» **O que fazer**:
Enumere os pontos de vista segundo os quais, no trecho selecionado, o encontro que permanece no nível da consciência de algo é considerado inevitável, necessário e útil.

» **Trecho selecionado**:
* * *
Isto não quer dizer que, no encontro intensivo, não haja consciência do algo

encontrado: pode ser fulano, que reconheço pelo semblante ou pela voz, pode ser

determinada favela, que reconheço por ter vivido em seu labirinto etc. Do mesmo modo,

no encontro, aquele que percebe esse algo tem consciência de o estar apreendendo com

alegria ou dor. Porém, se o encontro ficasse apenas nisso, nesse nível da consciência de

algo e na consciência dos sentimentos pessoais, então não se poderia, rigorosamente,

chamá-lo de fundamental, do ponto de vista da problemática que nos ocupa. Digamos

que um encontro desse tipo, isto é, nesse nível, é não só inevitável como necessário, útil

etc. do ponto de vista da sobrevivência, dos passeios, da vida em geral. Ele está presente

em qualquer circunstância e funciona na comum apreensão das situações. São encontros

extensivos.
* * *
» **Dados disponíveis**:

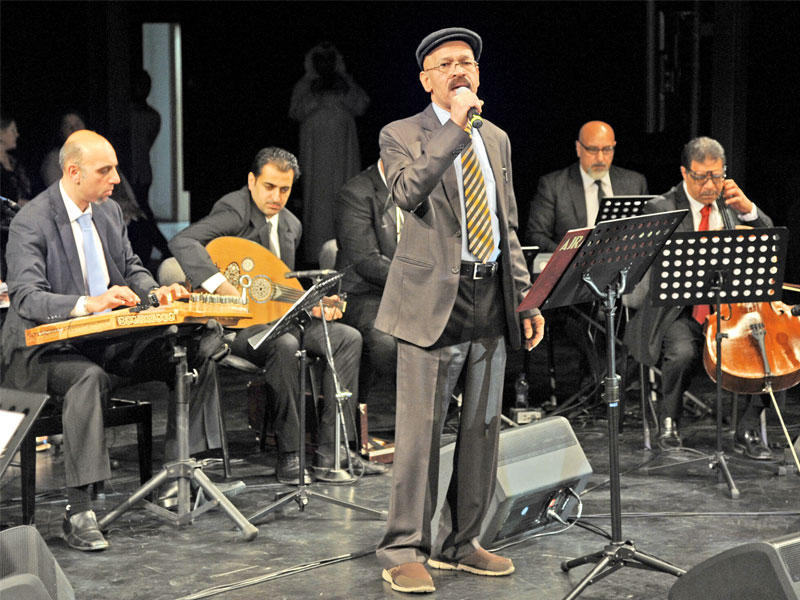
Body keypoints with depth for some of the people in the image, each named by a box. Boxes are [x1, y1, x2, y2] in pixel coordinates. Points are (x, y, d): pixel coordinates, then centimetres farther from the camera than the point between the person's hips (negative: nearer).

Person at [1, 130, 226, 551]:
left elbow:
* * *
» **Resultado**:
- A sobrevivência
- Os passeios
- A vida em geral